I'm reading poems - quotes -
anything anyone can say
that'll make me stop or make me go.

I'm reading fluff to stuff myself silly.
I'm reading Ann Lamott for protein.
I'm reading Eat Pray Love for dessert.

I'm reading faces - as best I can.
I'm reading currents - like a sailor
I'm reading blogs, fog, and the lyrics my friends are coming up with -

and I come up for air.



Steve McPherson, Reveille Magazine


Currently, I'm working on two books: Barack Obama's Dreams from My Father and James Agee's Film Writing and Selected Journalism. The Obama book is great, although I've bogged down a bit in the part where he's talking about community organizing. I was more interested in the early stuff about his childhood. Of course, it's just amazing to think that this guy, who can form complete sentences and is very upfront about how difficult life can be, could be president. I just can't picture Bush coming up with something as subtle and nuanced as this, where he likens the situation in the south Chicago neighborhood (Altgeld Gardens) to his experience growing up in Indonesia:

"I tried to imagine the Indonesian workers who were now making their way to the sorts of factories that had once sat along the banks of the Calumet River [in Chicago], joining the ranks of wage labor to assemble the radios and sneakers that sold on Michigan Avenue. I imagined those same Indonesian workers ten, twenty years from now, when their factories would have closed down, a consequence of new technology or lower wages in some other part of the globe.
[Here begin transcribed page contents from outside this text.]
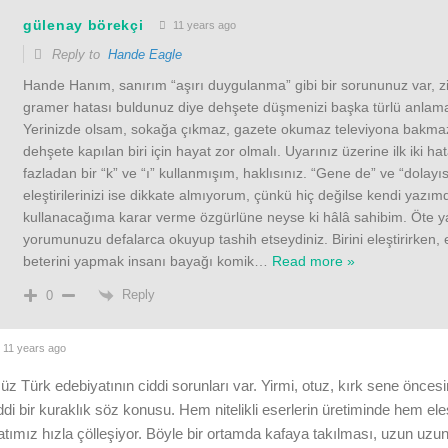
gülenay börekçi
11 years ago
Reply to
Hande Eagle
Hande Hanım, sanırım “aşırı duygulanma” gibi bir sorununuz var, zi
gramer hatası buldunuz diye dehşete düşmenizi başka türlü anla
Yerinizde olsam, sokağa çıkmaz, gazete okumaz televiyona bakma
dehşete kapılan biri için hayat zor olmalı. Uyarınız üzerine ilk iki ha
fazladan bir “k” ve “ı” kullanmışım, haklısınız. “Gene de” ve “dolay
eleştirilerinizi ise dikkate almıyorum, çünkü hiç değilse kendi yazım
kullanacağıma karar verme özgürlüne neyse ki hâlâ sahibim. Öte ya
yorumunuzu defalarca okuyup tashih etseydiniz. Birini eleştirirken, e
beterini yapmak insanı bayağı komik
…
Read more »
Reply
0
11 years ago
 Türk edebiyatının ciddi sorunları var. Yirmi, otuz, kırk sene önces
ddi bir kuraklık söz konusu. Hem nitelikli eserlerin üretiminde hem eleş
tımız hızla çölleşiyor. Böyle bir ortamda kafaya takılması, uzun uz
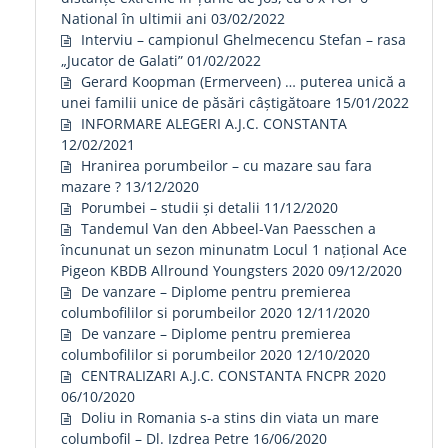
National în ultimii ani
03/02/2022
Interviu – campionul Ghelmecencu Stefan – rasa
„Jucator de Galati”
01/02/2022
Gerard Koopman (Ermerveen) … puterea unică a
unei familii unice de păsări câștigătoare
15/01/2022
INFORMARE ALEGERI A.J.C. CONSTANTA
12/02/2021
Hranirea porumbeilor – cu mazare sau fara
mazare ?
13/12/2020
Porumbei – studii și detalii
11/12/2020
Tandemul Van den Abbeel-Van Paesschen a
încununat un sezon minunatm Locul 1 național Ace
Pigeon KBDB Allround Youngsters 2020
09/12/2020
De vanzare – Diplome pentru premierea
columbofililor si porumbeilor 2020
12/11/2020
De vanzare – Diplome pentru premierea
columbofililor si porumbeilor 2020
12/10/2020
CENTRALIZARI A.J.C. CONSTANTA FNCPR 2020
06/10/2020
Doliu in Romania s-a stins din viata un mare
columbofil – Dl. Izdrea Petre
16/06/2020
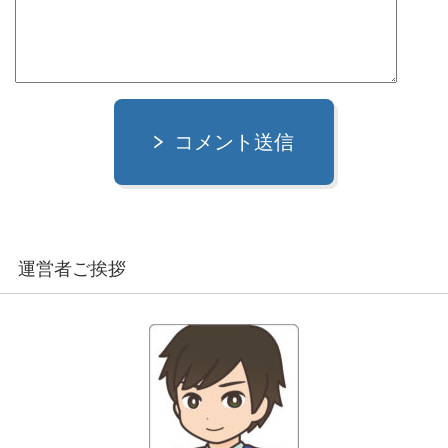
コメント送信
運営者ご挨拶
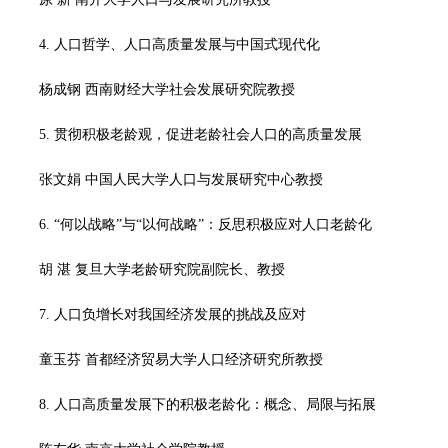
4. 人口哲学、人口高质量发展与中国式现代化
杨成钢 西南财经大学社会发展研究院教授
5. 贯彻积极老龄观，促进老龄社会人口的高质量发展
张文娟 中国人民大学人口与发展研究中心教授
6. “何以战略”与“以何战略”：反思积极应对人口老龄化
胡 湛 复旦大学老龄研究院副院长、教授
7. 人口负增长对我国经济发展的挑战及应对
童玉芬 首都经济贸易大学人口经济研究所教授
8. 人口高质量发展下的积极老龄化：概念、局限与拓展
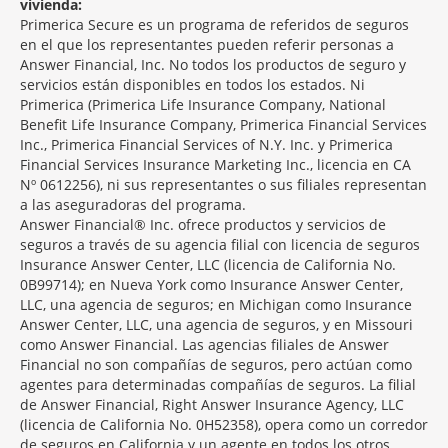
vivienda:
Primerica Secure es un programa de referidos de seguros
en el que los representantes pueden referir personas a
Answer Financial, Inc. No todos los productos de seguro y
servicios están disponibles en todos los estados. Ni
Primerica (Primerica Life Insurance Company, National
Benefit Life Insurance Company, Primerica Financial Services
Inc., Primerica Financial Services of N.Y. Inc. y Primerica
Financial Services Insurance Marketing Inc., licencia en CA
Nº 0612256), ni sus representantes o sus filiales representan
a las aseguradoras del programa.
Answer Financial® Inc. ofrece productos y servicios de
seguros a través de su agencia filial con licencia de seguros
Insurance Answer Center, LLC (licencia de California No.
0B99714); en Nueva York como Insurance Answer Center,
LLC, una agencia de seguros; en Michigan como Insurance
Answer Center, LLC, una agencia de seguros, y en Missouri
como Answer Financial. Las agencias filiales de Answer
Financial no son compañías de seguros, pero actúan como
agentes para determinadas compañías de seguros. La filial
de Answer Financial, Right Answer Insurance Agency, LLC
(licencia de California No. 0H52358), opera como un corredor
de seguros en California y un agente en todos los otros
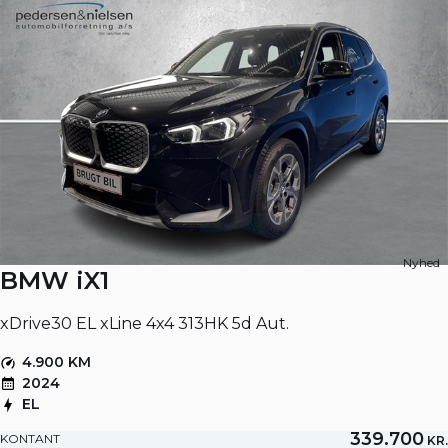
Nyhed
BMW iX1
xDrive30 EL xLine 4x4 313HK 5d Aut.
4.900 KM
2024
EL
339.700
KONTANT
KR.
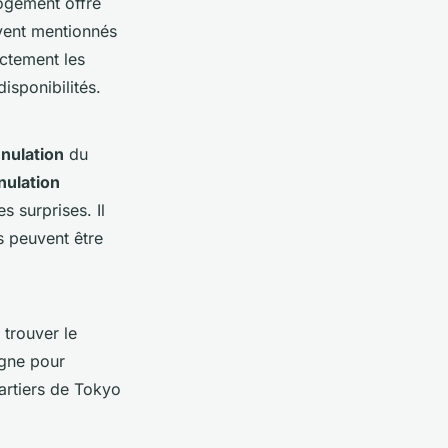
logement offre
uvent mentionnés
ctement les
isponibilités.
nulation
du
nulation
s surprises. Il
es peuvent être
 trouver le
igne pour
uartiers de Tokyo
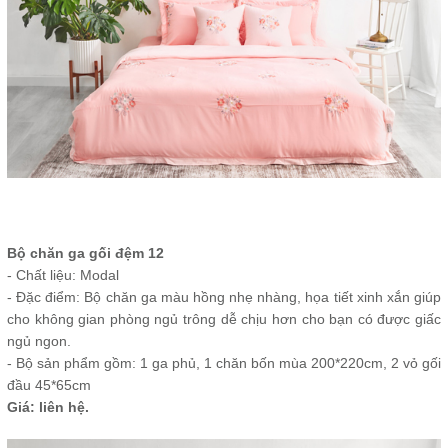
Bộ chăn ga gối đệm 12
- Chất liệu: Modal
- Đặc điểm: Bộ chăn ga màu hồng nhẹ nhàng, họa tiết xinh xắn giúp
cho không gian phòng ngủ trông dễ chịu hơn cho bạn có được giấc
ngủ ngon.
- Bộ sản phẩm gồm: 1 ga phủ, 1 chăn bốn mùa 200*220cm, 2 vỏ gối
đầu 45*65cm
Giá: liên hệ.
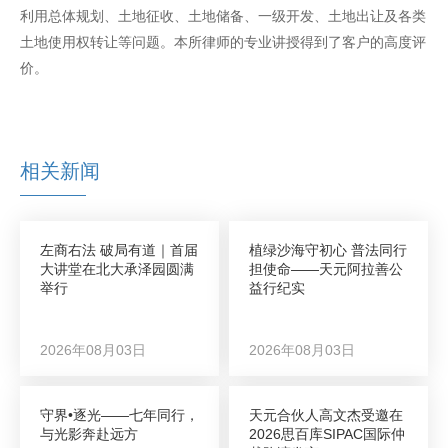
利用总体规划、土地征收、土地储备、一级开发、土地出让及各类
土地使用权转让等问题。本所律师的专业讲授得到了客户的高度评
价。
相关新闻
左商右法 破局有道｜首届
植绿沙海守初心 普法同行
大讲堂在北大承泽园圆满
担使命——天元阿拉善公
举行
益行纪实
2026年08月03日
2026年08月03日
守界•逐光——七年同行，
天元合伙人高文杰受邀在
与光影奔赴远方
2026思百库SIPAC国际仲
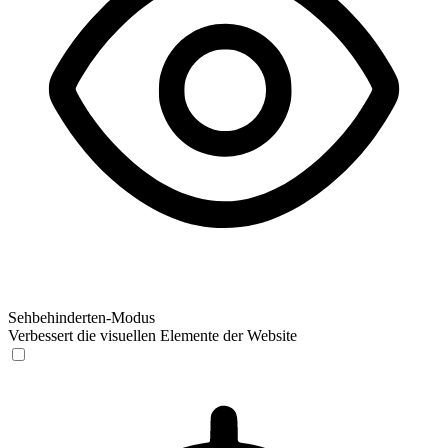
Sehbehinderten-Modus
Verbessert die visuellen Elemente der Website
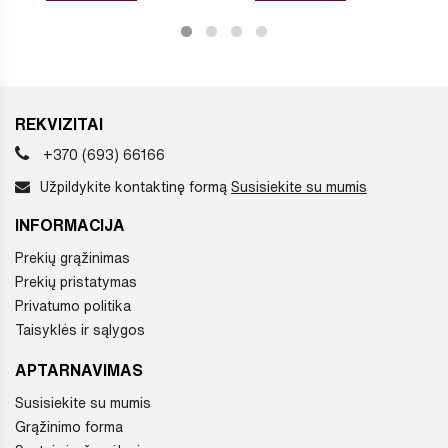
REKVIZITAI
+370 (693) 66166
Užpildykite kontaktinę formą
Susisiekite su mumis
INFORMACIJA
Prekių grąžinimas
Prekių pristatymas
Privatumo politika
Taisyklės ir sąlygos
APTARNAVIMAS
Susisiekite su mumis
Grąžinimo forma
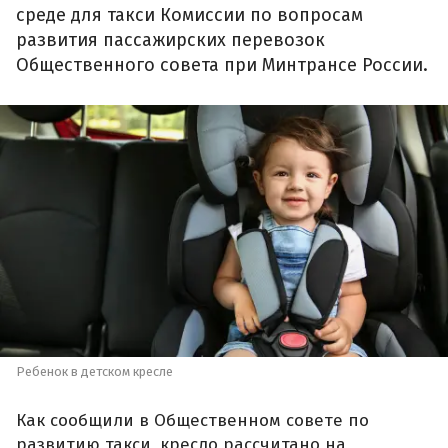
среде для такси Комиссии по вопросам
развития пассажирских перевозок
Общественного совета при Минтрансе России.
Ребенок в детском кресле
Как сообщили в Общественном совете по
развитию такси, кресло рассчитано на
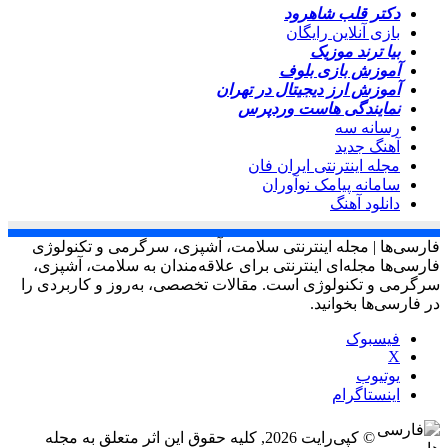
دکتر قلب شاهرود
بازی آنلاین رایگان
بیا ترند موزیک
آموزش بازی بلوف
آموزش ارز دیجیتال در تهران
نمایندگی هاست وردپرس
رسانه سه
آهنگ جدید
مجله اینترنتی ایران فان
سامانه پیامک نوآوران
دانلود آهنگ
فارسی‌ها | مجله اینترنتی سلامت، آشپزی، سرگرمی و تکنولوژی
فارسی‌ها مجله‌ای اینترنتی برای علاقه‌مندان به سلامت، آشپزی،
سرگرمی و تکنولوژی است. مقالات تخصصی، به‌روز و کاربردی را
در فارسی‌ها بخوانید.
فیسبوک
X
یوتیوب
اینستاگرام
© کپی‌رایت 2026, کلیه حقوق این اثر متعلق به مجله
And then the bitter discovery that their markets [the farmers' markets he grew up with] have vanished; that they no longer remember how to weave their own baskets or carve their own furniture or grow their own food; that even if they remember such craft, the forests that gave them wood are now owned by timber interests, the baskets they once wove have been replaced by more durable plastics. The very existence of the factories, the timber interests, the plastics manufacturer, will have rendered their culture obsolete; the values of hard work and individual initiative turn out to have depended on a system of belief that's been scrambled by migration and urbanization and imported TV reruns. Some of them would prosper in this new order. Some would move to America. And the others, the millions left behind in Djarkata, or Lagos, or the West Bank, they would settle into their own Altgeld Gardens, into a deeper despair."

Just a beautiful exposition on how culture is not independent of industry, but is dependent on it in so many ways.

I found out about Agee from a writer named Louis Menand, who's one of my favorite critical thinkers and writers right now. Menand writes frequently for the New Yorker, and I just finished his book American Studies, which I heartily recommend to anyone interested in history, ideas, or the history of ideas. A very easy writer to read.

Agee most famously wrote Let Us Now Praise Famous Men, but he also wrote a film column for The Nation in the '40s, and no less a writer than W.H. Auden wrote a letter to The Nation expounding on Agee's virtues and saying that although he never went to the movies, he looked forward to reading Agee's column every month. The writing is fantastic, and it's true that you don't necessarily even need to be overly familiar with the movies he's writing about to appreciate the exacting, joyous, and ruthless way he dives into dissecting them. It's also interesting to compare the ways in which filmmaking have changed in the decades since Agee wrote, and how so many of his demands—that actors develop a screen-acting tradition that separates itself from stage acting, that the physical comedy of the silent era has been lost and needs to be rediscovered—have come to be met by movies since that time. The writing itself is witty and honest; when he hates something, he really takes it to task, but not in a mean-spirited way, and when he loves something, he makes you want to go out and see it, which, I think, is the hallmark of a truly great critic.